I can’t tell how the error message from Thrust relates to your use of __ldg(). Looks like it is time to break out the debugger and see where the bad addresses creep in that ultimately cause the out-of-bounds access.

t is a local variable.

__ldg is intended to be used for global-space loads.

[url]Programming Guide :: CUDA Toolkit Documentation

(just adding to what allanmac said - your load sequence doesn’t make sense to me. You could use __ldg with a mesh-based pointer, as suggested.)

Won’t I have to do this for every index I want to extract from the structure though?

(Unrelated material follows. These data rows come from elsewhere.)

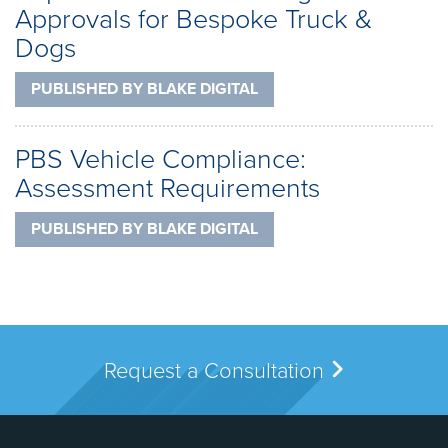
Approvals for Bespoke Truck &
Dogs
PUBLISHED BY
BLAKE DIGITAL
PBS Vehicle Compliance:
Assessment Requirements
PUBLISHED BY
BLAKE DIGITAL
Request a Consultation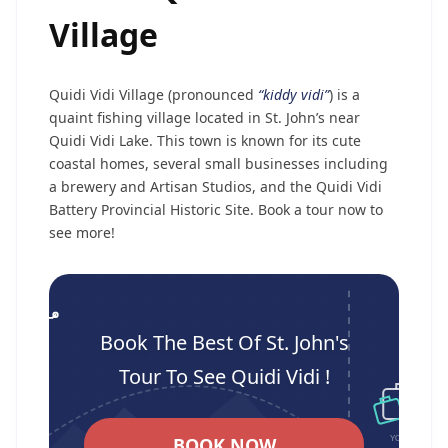
Village
Quidi Vidi Village (pronounced
“kiddy vidi”
) is a
quaint fishing village located in St. John’s near
Quidi Vidi Lake. This town is known for its cute
coastal homes, several small businesses including
a brewery and Artisan Studios, and the Quidi Vidi
Battery Provincial Historic Site. Book a tour now to
see more!
Book The Best Of St. John's
Tour To See Quidi Vidi !
BOOK NOW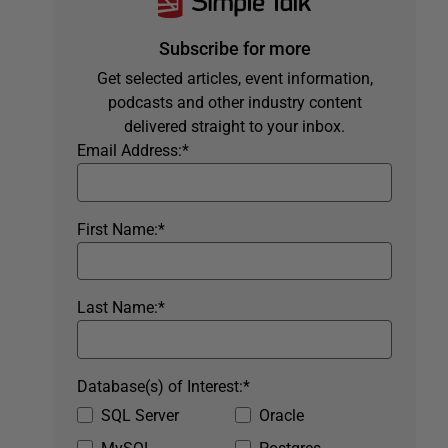
Subscribe for more
Get selected articles, event information,
podcasts and other industry content
delivered straight to your inbox.
Email Address:
*
First Name:
*
Last Name:
*
Database(s) of Interest:
*
SQL Server
Oracle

Accessing vertices 0 through 3 would then become :

const int v0 = __ldg((int* ) mesh + tet_id + 0);
const int v1 = __ldg((int* ) mesh + tet_id + 1);
const int v2 = __ldg((int* ) mesh + tet_id + 2);
const int v3 = __ldg((int* ) mesh + tet_id + 3);

,
correct?

Edit : The above does work though. That’s a neat trick. That’s a really neat trick.

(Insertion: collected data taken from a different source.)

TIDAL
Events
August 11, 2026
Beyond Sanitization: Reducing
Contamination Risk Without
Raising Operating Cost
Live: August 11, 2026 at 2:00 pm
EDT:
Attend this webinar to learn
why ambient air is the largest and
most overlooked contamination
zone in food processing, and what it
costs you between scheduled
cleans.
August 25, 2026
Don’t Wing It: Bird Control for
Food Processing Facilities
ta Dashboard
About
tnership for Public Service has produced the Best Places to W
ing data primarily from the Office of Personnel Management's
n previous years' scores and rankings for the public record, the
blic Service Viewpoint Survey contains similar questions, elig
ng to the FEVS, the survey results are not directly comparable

You don’t have to do it that way.

LDG(T*) supports all the standard scalar and vector types ranging from 1 to 16 bytes.

I tend to think of all loads/stores in terms of the width, coalescibility, and transaction size (32 bytes, 64 bytes, 128 bytes, etc.).

In your case, sizeof(tetradhedron) appears to be 16 and you can efficiently load it in one instruction. The tetrahedron instance will be held in 4 32-bit registers in each thread.

I’m dumb!

Not gonna lie, when you said int4, I thought it was a CUDA primitive where each int was 4 bytes when in reality, it’s the size of 4 ints so that’s why it’s 16 bytes! Oh snap. This changes the game. This changes everything!

taps madly on keyboard

Edit :

Okay, is this a better access pattern or should I just flat out stop with the local thread copies?

// load in tetrahedron
        const int tet_id    = __ldg(tetra_index + tid);
        const int4 t = __ldg((int4* ) mesh + tet_id); // this is now in cache, right?

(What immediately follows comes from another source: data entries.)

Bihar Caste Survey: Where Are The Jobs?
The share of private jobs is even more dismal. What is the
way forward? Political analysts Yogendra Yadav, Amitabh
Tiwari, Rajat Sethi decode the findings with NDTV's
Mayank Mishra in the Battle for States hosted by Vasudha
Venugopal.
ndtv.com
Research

        // load in vertices
        // and these would live in the registers, correct?
        const int v0 = ((int* ) &t)[0];
        const int v1 = ((int* ) &t)[1];
        const int v2 = ((int* ) &t)[2];
        const int v3 = ((int* ) &t)[3];

Would it be best to just use the variables as I need them by calling :

((int* ) &t)[i]

?

I only ask because the __ldg() documentation says that it returns T and not T* so that’s why my value extraction looks a bit funny.

I wouldn’t copy the fields. Once you’ve loaded ‘t’ it’s already sitting in 4 registers in the thread. Just access it as you would a “by value” struct on any other platform.

Also, it’s more compiler-friendly to access struct members by name (a,b,c,d) instead of indexing into an array:

struct tetra { int a; int b; int c; int d; };

Grokking vector loads and stores takes some time but the vector types are really useful.

Another thing to consider when loading structs of any size into a thread is that the CUDA compiler is really smart. For example, if you’re uniform loading an 8 float structure and not using the last two floats anywhere in the kernel the compiler will split the load into a float4 followed by a float2 load.